The potential disruption of the U.S. arms industry and the U.S. war effort by the company's shutdown has already caused concern in ruling circles. Ohio Democratic Congressman Tim Ryan, vice chairman of the House Defense Appropriations Subcommittee, issued an open letter to the CEOs of Collins and Raytheon on February 24 calling on them to end the lockout: "As a member of the Defense Subcommittee of the House Appropriations Committee, I am well aware of the critical role that Raytheon and its subsidiary, Collins Aerospace, play as part of the U.S. defense industrial base. In these uncertain times, it is more important than ever to have stable workforces at our major defense contractors.

Yet, faced with combative military industrial workers and the war, unions block or divert struggles.

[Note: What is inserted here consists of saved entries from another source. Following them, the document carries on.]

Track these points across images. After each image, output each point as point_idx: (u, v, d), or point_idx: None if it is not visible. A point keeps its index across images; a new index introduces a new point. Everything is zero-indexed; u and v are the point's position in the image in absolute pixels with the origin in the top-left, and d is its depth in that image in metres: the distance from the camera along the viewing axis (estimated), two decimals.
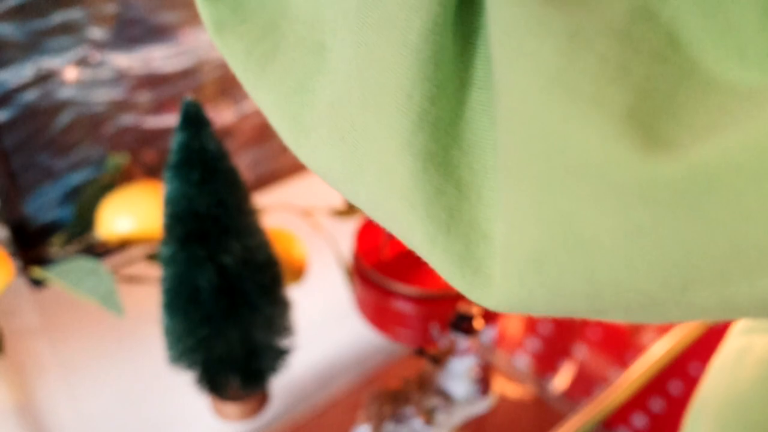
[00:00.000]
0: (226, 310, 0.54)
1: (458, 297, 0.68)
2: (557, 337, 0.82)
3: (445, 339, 0.62)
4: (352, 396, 0.72)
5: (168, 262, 0.53)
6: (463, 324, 0.61)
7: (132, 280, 0.76)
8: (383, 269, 0.69)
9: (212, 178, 0.51)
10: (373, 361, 0.78)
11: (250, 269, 0.54)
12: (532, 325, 0.83)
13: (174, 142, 0.51)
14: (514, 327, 0.83)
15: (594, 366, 0.80)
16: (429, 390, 0.61)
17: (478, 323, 0.61)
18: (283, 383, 0.69)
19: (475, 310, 0.60)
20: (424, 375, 0.60)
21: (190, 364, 0.57)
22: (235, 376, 0.57)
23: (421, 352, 0.59)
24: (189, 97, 0.49)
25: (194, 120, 0.50)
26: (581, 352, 0.80)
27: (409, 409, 0.60)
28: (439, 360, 0.59)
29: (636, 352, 0.79)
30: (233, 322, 0.55)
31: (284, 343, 0.60)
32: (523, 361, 0.80)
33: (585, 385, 0.78)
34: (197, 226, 0.52)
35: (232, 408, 0.61)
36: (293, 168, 1.00)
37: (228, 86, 0.90)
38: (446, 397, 0.63)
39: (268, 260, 0.56)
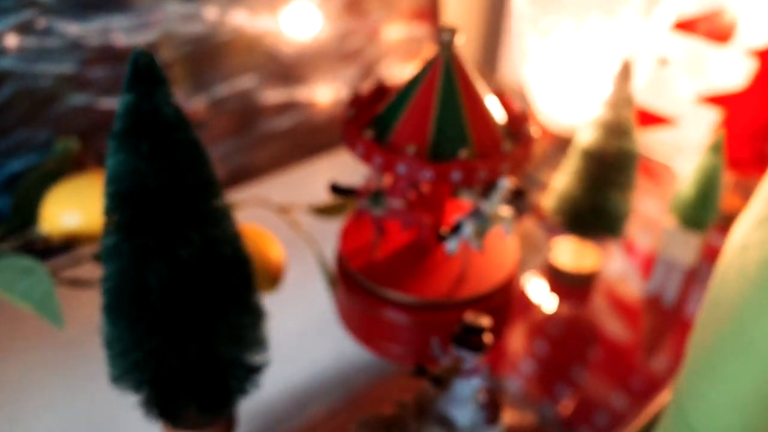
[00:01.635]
0: (181, 317, 0.44)
1: (463, 305, 0.58)
2: (554, 359, 0.72)
3: (448, 356, 0.53)
4: (335, 422, 0.61)
5: (110, 255, 0.43)
6: (470, 338, 0.51)
7: (79, 283, 0.66)
8: (373, 273, 0.59)
9: (167, 151, 0.41)
10: (359, 380, 0.68)
11: (213, 266, 0.44)
12: (525, 344, 0.74)
13: (120, 105, 0.40)
14: (505, 346, 0.73)
15: (595, 391, 0.70)
16: (428, 417, 0.50)
17: (488, 338, 0.51)
18: (252, 407, 0.58)
19: (484, 322, 0.51)
20: (423, 398, 0.50)
21: (137, 384, 0.46)
22: (193, 399, 0.47)
23: (421, 371, 0.49)
24: (140, 48, 0.39)
25: (146, 76, 0.40)
26: (581, 375, 0.70)
27: None
28: (442, 382, 0.49)
29: (642, 377, 0.69)
30: (190, 332, 0.44)
31: (254, 358, 0.49)
32: (515, 385, 0.70)
33: (585, 413, 0.68)
34: (146, 211, 0.41)
35: None
36: (271, 163, 0.90)
37: (198, 67, 0.80)
38: (449, 426, 0.52)
39: (236, 256, 0.46)
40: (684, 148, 0.95)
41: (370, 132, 0.53)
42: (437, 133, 0.52)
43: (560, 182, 0.72)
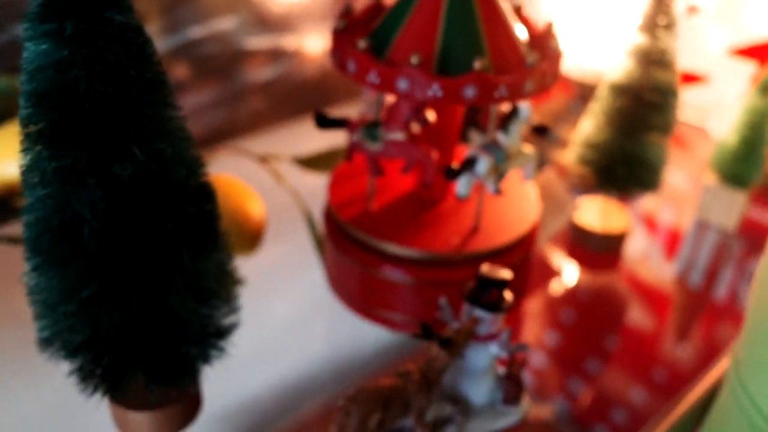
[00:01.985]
0: (122, 258, 0.34)
1: (476, 261, 0.48)
2: (566, 349, 0.63)
3: (459, 321, 0.43)
4: (329, 416, 0.52)
5: (29, 178, 0.33)
6: (487, 294, 0.41)
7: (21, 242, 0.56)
8: (367, 224, 0.49)
9: (99, 34, 0.31)
10: (356, 373, 0.58)
11: (163, 192, 0.34)
12: (535, 334, 0.64)
13: None
14: (513, 335, 0.64)
15: (611, 384, 0.61)
16: (436, 392, 0.41)
17: (508, 294, 0.42)
18: (230, 402, 0.49)
19: (505, 274, 0.41)
20: (430, 368, 0.41)
21: (69, 348, 0.36)
22: (140, 367, 0.37)
23: (427, 333, 0.39)
24: None
25: None
26: (594, 367, 0.61)
27: (406, 421, 0.40)
28: (453, 345, 0.39)
29: (664, 367, 0.60)
30: (134, 278, 0.35)
31: (219, 317, 0.39)
32: (525, 377, 0.61)
33: (601, 409, 0.59)
34: (73, 115, 0.32)
35: (139, 419, 0.40)
36: (254, 120, 0.80)
37: (169, 2, 0.70)
38: (461, 404, 0.43)
39: (195, 183, 0.36)
40: (717, 107, 0.85)
41: (365, 43, 0.43)
42: (446, 41, 0.43)
43: (586, 127, 0.62)
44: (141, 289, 0.35)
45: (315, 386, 0.52)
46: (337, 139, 0.66)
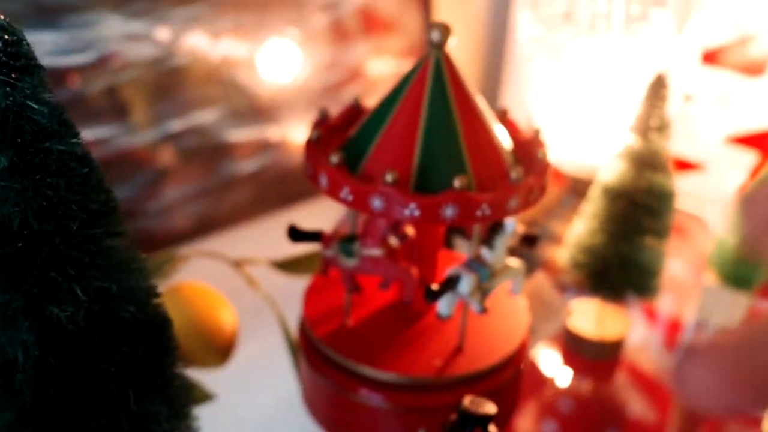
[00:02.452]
0: (59, 405, 0.31)
1: (460, 385, 0.45)
2: (582, 419, 0.59)
3: None
4: None
5: None
6: (468, 430, 0.38)
7: None
8: (343, 344, 0.46)
9: (36, 167, 0.29)
10: None
11: (106, 332, 0.31)
12: (550, 403, 0.61)
13: None
14: (528, 409, 0.60)
15: None
16: None
17: (493, 430, 0.38)
18: None
19: (489, 409, 0.38)
20: None
21: None
22: None
23: None
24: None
25: (8, 60, 0.28)
26: None
27: None
28: None
29: None
30: (73, 426, 0.31)
31: None
32: None
33: None
34: (5, 252, 0.29)
35: None
36: (236, 213, 0.78)
37: (148, 96, 0.68)
38: None
39: (144, 318, 0.33)
40: (714, 197, 0.82)
41: (337, 157, 0.40)
42: (424, 156, 0.40)
43: (578, 230, 0.59)
44: None
45: None
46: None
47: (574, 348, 0.63)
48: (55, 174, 0.29)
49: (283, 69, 0.78)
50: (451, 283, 0.42)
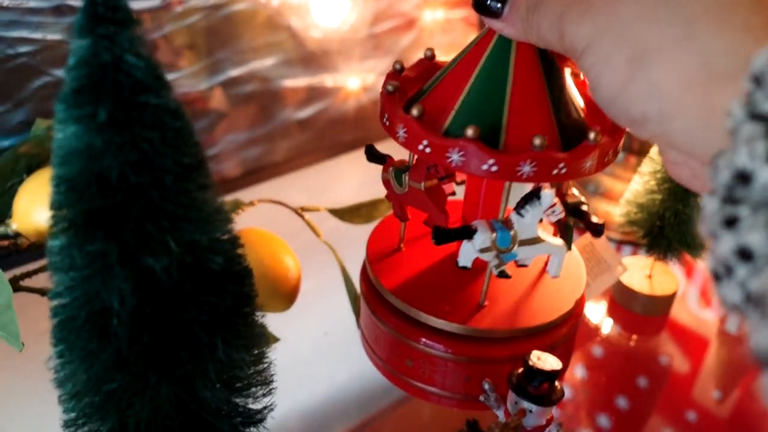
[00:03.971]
0: (152, 350, 0.32)
1: (518, 339, 0.45)
2: (595, 386, 0.60)
3: (504, 406, 0.40)
4: None
5: (58, 263, 0.31)
6: (536, 386, 0.38)
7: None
8: (407, 294, 0.47)
9: (133, 121, 0.29)
10: (382, 403, 0.56)
11: (196, 283, 0.32)
12: (596, 355, 0.61)
13: (70, 55, 0.29)
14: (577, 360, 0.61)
15: (641, 424, 0.58)
16: None
17: (559, 386, 0.39)
18: None
19: (555, 364, 0.38)
20: None
21: None
22: None
23: (472, 430, 0.37)
24: None
25: (106, 13, 0.28)
26: (624, 404, 0.58)
27: None
28: None
29: (700, 411, 0.57)
30: (164, 370, 0.33)
31: (252, 404, 0.37)
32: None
33: None
34: (105, 204, 0.30)
35: None
36: (292, 158, 0.78)
37: (209, 42, 0.69)
38: None
39: (230, 270, 0.34)
40: None
41: (418, 109, 0.40)
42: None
43: (636, 188, 0.59)
44: (171, 381, 0.33)
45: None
46: (374, 190, 0.64)
47: (625, 303, 0.63)
48: (151, 128, 0.30)
49: (336, 16, 0.77)
50: (464, 233, 0.42)
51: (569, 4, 0.32)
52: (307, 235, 0.58)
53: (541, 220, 0.43)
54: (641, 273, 0.64)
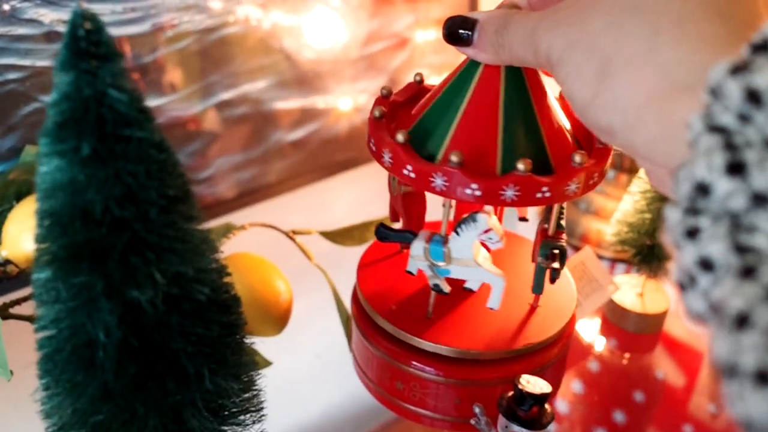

Not only at Raytheon, also the French unions call a strike at Dassault, but not only have they not called to fight against militarism by exerting pressure and blocking military production, instead they keep announcing the increase in military orders as something to be celebrated by the workers:

'We should smile, we are getting orders for Rafale aircraft for export, work is assured, but it does not benefit us', explains Yannick Duigou, elected representative of the CGT and secretary of the social and economic committee of the Dassault factory in Argenteuil (Val-d'Oise).

Although the media have been worrying about the effect of the strikes on military production - saying that workers are "dragging their feet" as orders increase - in reality the unions have ensured the pace of production is maintained.

At the Mérignac plant - where the final assembly of fighter jets is done - planes go out as if no strike were taking place, lest company profits and war production suffer. And no matter how much the unions call for "mobilizations against the war", defensist parades in fact, they refuse to interrupt production or to question the policy of unbridled militarism to which the entire EU, with France at the helm, has plunged.